Moscow officials have launched an attack on the Lonely Planet series for giving the city a bad name, claiming that guidebook is having an adverse effect on tourism - and Moscow's image as a whole.

Practically the first words in the 2nd Edition of the popular guide read "...Plagued by soaring prices, riddled with corruption, and spattered with beggars it [Moscow] also epitomises the seamier side of postcommunist Russia."

The Moscow Lonely Planet also has some fairly harsh words about prostitution, which it claims is widespread with prostitutes making rounds of the city's nightclubs, hotels and also the streets.

Nor does the negative press stop there, as the pious "travellers' bible" also includes warnings about the dangers of cheap vodka (...apparently it can make you ill), the regular propositioning of women by drunk tramps, entrenched racism, widespread corruption, and the almost inevitable occurrence of being harrassed by bribe-seeking police officers.

Material like this has led Moscow officials to state that the Lonely Planet guide "portrays the Russian capital as a gangster-infested Gotham and presents an image of the city that is at least 15 years out of date," (as Tom Parfitt recently reported in the Guardian).

So what is the fact of the matter?
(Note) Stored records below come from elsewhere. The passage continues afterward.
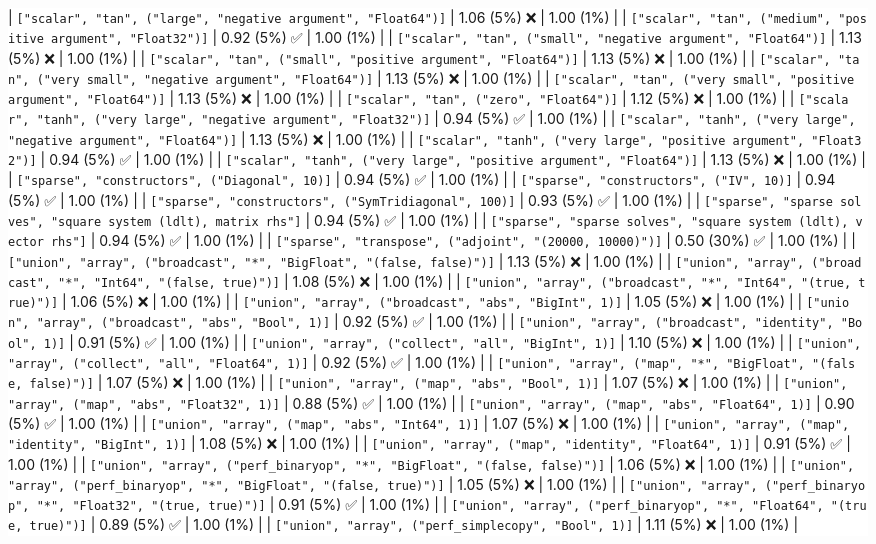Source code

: | `["scalar", "tan", ("large", "negative argument", "Float64")]` | 1.06 (5%) :x: | 1.00 (1%)  |
| `["scalar", "tan", ("medium", "positive argument", "Float32")]` | 0.92 (5%) :white_check_mark: | 1.00 (1%)  |
| `["scalar", "tan", ("small", "negative argument", "Float64")]` | 1.13 (5%) :x: | 1.00 (1%)  |
| `["scalar", "tan", ("small", "positive argument", "Float64")]` | 1.13 (5%) :x: | 1.00 (1%)  |
| `["scalar", "tan", ("very small", "negative argument", "Float64")]` | 1.13 (5%) :x: | 1.00 (1%)  |
| `["scalar", "tan", ("very small", "positive argument", "Float64")]` | 1.13 (5%) :x: | 1.00 (1%)  |
| `["scalar", "tan", ("zero", "Float64")]` | 1.12 (5%) :x: | 1.00 (1%)  |
| `["scalar", "tanh", ("very large", "negative argument", "Float32")]` | 0.94 (5%) :white_check_mark: | 1.00 (1%)  |
| `["scalar", "tanh", ("very large", "negative argument", "Float64")]` | 1.13 (5%) :x: | 1.00 (1%)  |
| `["scalar", "tanh", ("very large", "positive argument", "Float32")]` | 0.94 (5%) :white_check_mark: | 1.00 (1%)  |
| `["scalar", "tanh", ("very large", "positive argument", "Float64")]` | 1.13 (5%) :x: | 1.00 (1%)  |
| `["sparse", "constructors", ("Diagonal", 10)]` | 0.94 (5%) :white_check_mark: | 1.00 (1%)  |
| `["sparse", "constructors", ("IV", 10)]` | 0.94 (5%) :white_check_mark: | 1.00 (1%)  |
| `["sparse", "constructors", ("SymTridiagonal", 100)]` | 0.93 (5%) :white_check_mark: | 1.00 (1%)  |
| `["sparse", "sparse solves", "square system (ldlt), matrix rhs"]` | 0.94 (5%) :white_check_mark: | 1.00 (1%)  |
| `["sparse", "sparse solves", "square system (ldlt), vector rhs"]` | 0.94 (5%) :white_check_mark: | 1.00 (1%)  |
| `["sparse", "transpose", ("adjoint", "(20000, 10000)")]` | 0.50 (30%) :white_check_mark: | 1.00 (1%)  |
| `["union", "array", ("broadcast", "*", "BigFloat", "(false, false)")]` | 1.13 (5%) :x: | 1.00 (1%)  |
| `["union", "array", ("broadcast", "*", "Int64", "(false, true)")]` | 1.08 (5%) :x: | 1.00 (1%)  |
| `["union", "array", ("broadcast", "*", "Int64", "(true, true)")]` | 1.06 (5%) :x: | 1.00 (1%)  |
| `["union", "array", ("broadcast", "abs", "BigInt", 1)]` | 1.05 (5%) :x: | 1.00 (1%)  |
| `["union", "array", ("broadcast", "abs", "Bool", 1)]` | 0.92 (5%) :white_check_mark: | 1.00 (1%)  |
| `["union", "array", ("broadcast", "identity", "Bool", 1)]` | 0.91 (5%) :white_check_mark: | 1.00 (1%)  |
| `["union", "array", ("collect", "all", "BigInt", 1)]` | 1.10 (5%) :x: | 1.00 (1%)  |
| `["union", "array", ("collect", "all", "Float64", 1)]` | 0.92 (5%) :white_check_mark: | 1.00 (1%)  |
| `["union", "array", ("map", "*", "BigFloat", "(false, false)")]` | 1.07 (5%) :x: | 1.00 (1%)  |
| `["union", "array", ("map", "abs", "Bool", 1)]` | 1.07 (5%) :x: | 1.00 (1%)  |
| `["union", "array", ("map", "abs", "Float32", 1)]` | 0.88 (5%) :white_check_mark: | 1.00 (1%)  |
| `["union", "array", ("map", "abs", "Float64", 1)]` | 0.90 (5%) :white_check_mark: | 1.00 (1%)  |
| `["union", "array", ("map", "abs", "Int64", 1)]` | 1.07 (5%) :x: | 1.00 (1%)  |
| `["union", "array", ("map", "identity", "BigInt", 1)]` | 1.08 (5%) :x: | 1.00 (1%)  |
| `["union", "array", ("map", "identity", "Float64", 1)]` | 0.91 (5%) :white_check_mark: | 1.00 (1%)  |
| `["union", "array", ("perf_binaryop", "*", "BigFloat", "(false, false)")]` | 1.06 (5%) :x: | 1.00 (1%)  |
| `["union", "array", ("perf_binaryop", "*", "BigFloat", "(false, true)")]` | 1.05 (5%) :x: | 1.00 (1%)  |
| `["union", "array", ("perf_binaryop", "*", "Float32", "(true, true)")]` | 0.91 (5%) :white_check_mark: | 1.00 (1%)  |
| `["union", "array", ("perf_binaryop", "*", "Float64", "(true, true)")]` | 0.89 (5%) :white_check_mark: | 1.00 (1%)  |
| `["union", "array", ("perf_simplecopy", "Bool", 1)]` | 1.11 (5%) :x: | 1.00 (1%)  |
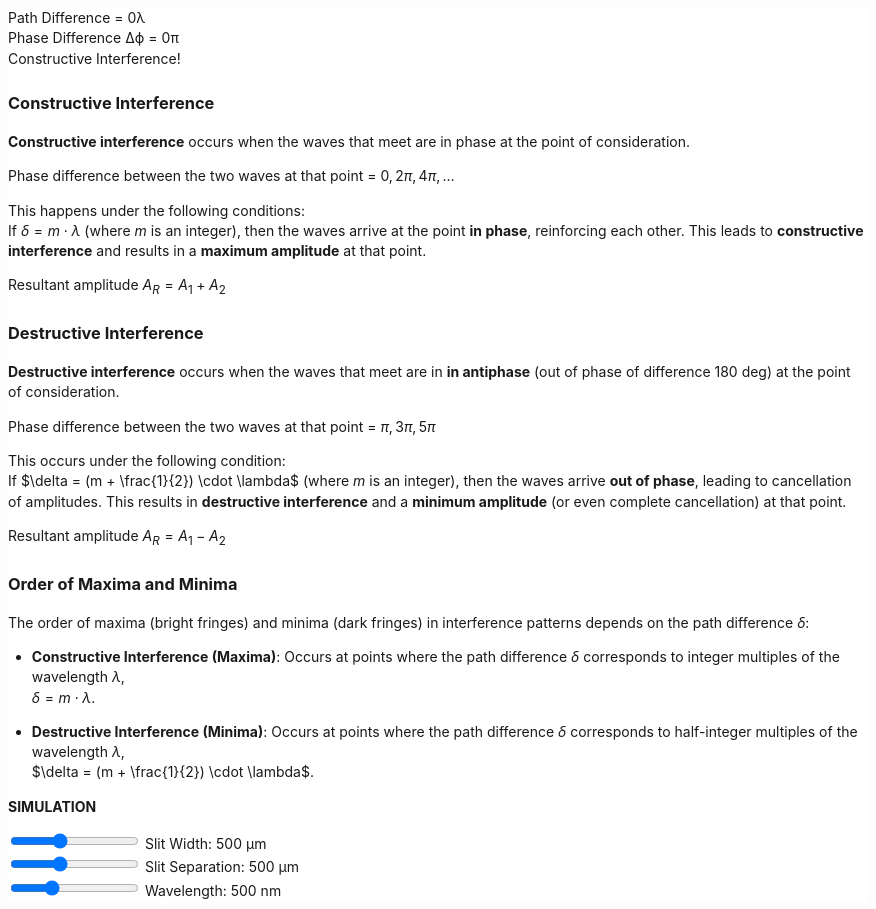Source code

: Path Difference = <span id="pathDifference">0</span>λ
<br>
Phase Difference Δϕ = <span id="phaseDifference">0</span>π
<br>
<span id="interference">Constructive Interference!</span>

<script type="module" src="../../javascript/sim2.js"></script>

### Constructive Interference
<b>Constructive interference</b> occurs when the waves that meet are in phase at the point of consideration. 

Phase difference between the two waves at that point = $0, 2\pi, 4\pi, \dots$

This happens under the following conditions: <br>
If $\delta = m \cdot \lambda$ (where $m$ is an integer), then the waves arrive at the point <b>in phase</b>, reinforcing each other. This leads to <b>constructive interference</b> and results in a <b>maximum amplitude</b> at that point.

Resultant amplitude $A_R = A_1 + A_2$

### Destructive Interference

<b>Destructive interference</b> occurs when the waves that meet are in <b>in antiphase</b> (out of phase of difference 180 deg) at the point of consideration. 

Phase difference between the two waves at that point = $\pi, 3\pi, 5\pi$ <br>

This occurs under the following condition: <br>
If $\delta = (m + \frac{1}{2}) \cdot \lambda$ (where $m$ is an integer), then the waves arrive <b>out of phase</b>, leading to cancellation of amplitudes. This results in <b>destructive interference</b> and a <b>minimum amplitude</b> (or even complete cancellation) at that point.

Resultant amplitude $A_R = A_1 - A_2$

### Order of Maxima and Minima
The order of maxima (bright fringes) and minima (dark fringes) in interference patterns depends on the path difference $\delta$:

- **Constructive Interference (Maxima)**: Occurs at points where the path difference $\delta$ corresponds to integer multiples of the wavelength $\lambda$, <br>
$\delta = m \cdot \lambda$.

- **Destructive Interference (Minima)**: Occurs at points where the path difference $\delta$ corresponds to half-integer multiples of the wavelength $\lambda$, <br>
$\delta = (m + \frac{1}{2}) \cdot \lambda$.

**SIMULATION**
<canvas></canvas>

<div class="slitWidth">
    <input type="range" min="200" max="1000" step="100" value="500" class="slider" id="slitWidthInput">
    Slit Width: <span id="slitWidthValue">500</span> μm
</div>
<div class="slitSeparation">
    <input type="range" min="200" max="1000" step="100" value="500" class="slider" id="slitSeparationInput">
    Slit Separation: <span id="slitSeparationValue">500</span> μm
</div>
<div class="wavelength">
    <input type="range" min="380" max="780" step="10" value="500" class="slider" id="wavelengthInput">
    Wavelength: <span id="wavelengthValue">500</span> nm
</div>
It's certainly true that the Lonely Planet has a tinge of American paranoia running through its seams, with many tourist warnings overblown and the unnecessary inclusion of 'urban myths' - horror stories that probably once happened to a friend of friend of a friend last millenium...

Factor in the LP's obsessive political correctness and whiter-than-white morals, and readers find themselves patronised with advice like abstinence is the only effective prevention of sexual diseases and that you shouldn't cross your legs in church (?), which add (unintentionally we're sure) to the feeling that in Moscow you are entering a danger zone.

But come on, is Lonely Planet really putting off people from coming to Moscow? In the book's defence it does state that today's Moscow is far safer than that of the early 1990s - and that the much-mentioned widespread corruption is unlikely to affect the man on the street.

Meanwhile the rest of its points are all to some extent valid, if overstated; prostitutes are rife, but generally just in upmarket clubs aimed at businessmen, whilst Russia's highlighted racism problem is if anything getting worse (NB. a black friend of ours recently returned from Moscow unscathed!) and the division between rich and poor has serious and very worrying potential repercussions for the city and country as a whole.

But if you were to ask this reporter what is stopping people coming to Moscow then the answer comes down to things much more basic. Unlike to most destinations in Eastern Europe, there are no cheap airlines flying here, and the need to get a visa (which only can be procured at great expense and little work, or little expense and a great deal of work) mean that city breaks to the likes of Berlin, Tallin, Riga and Ljubljana continue to be a lot more viable and attractive.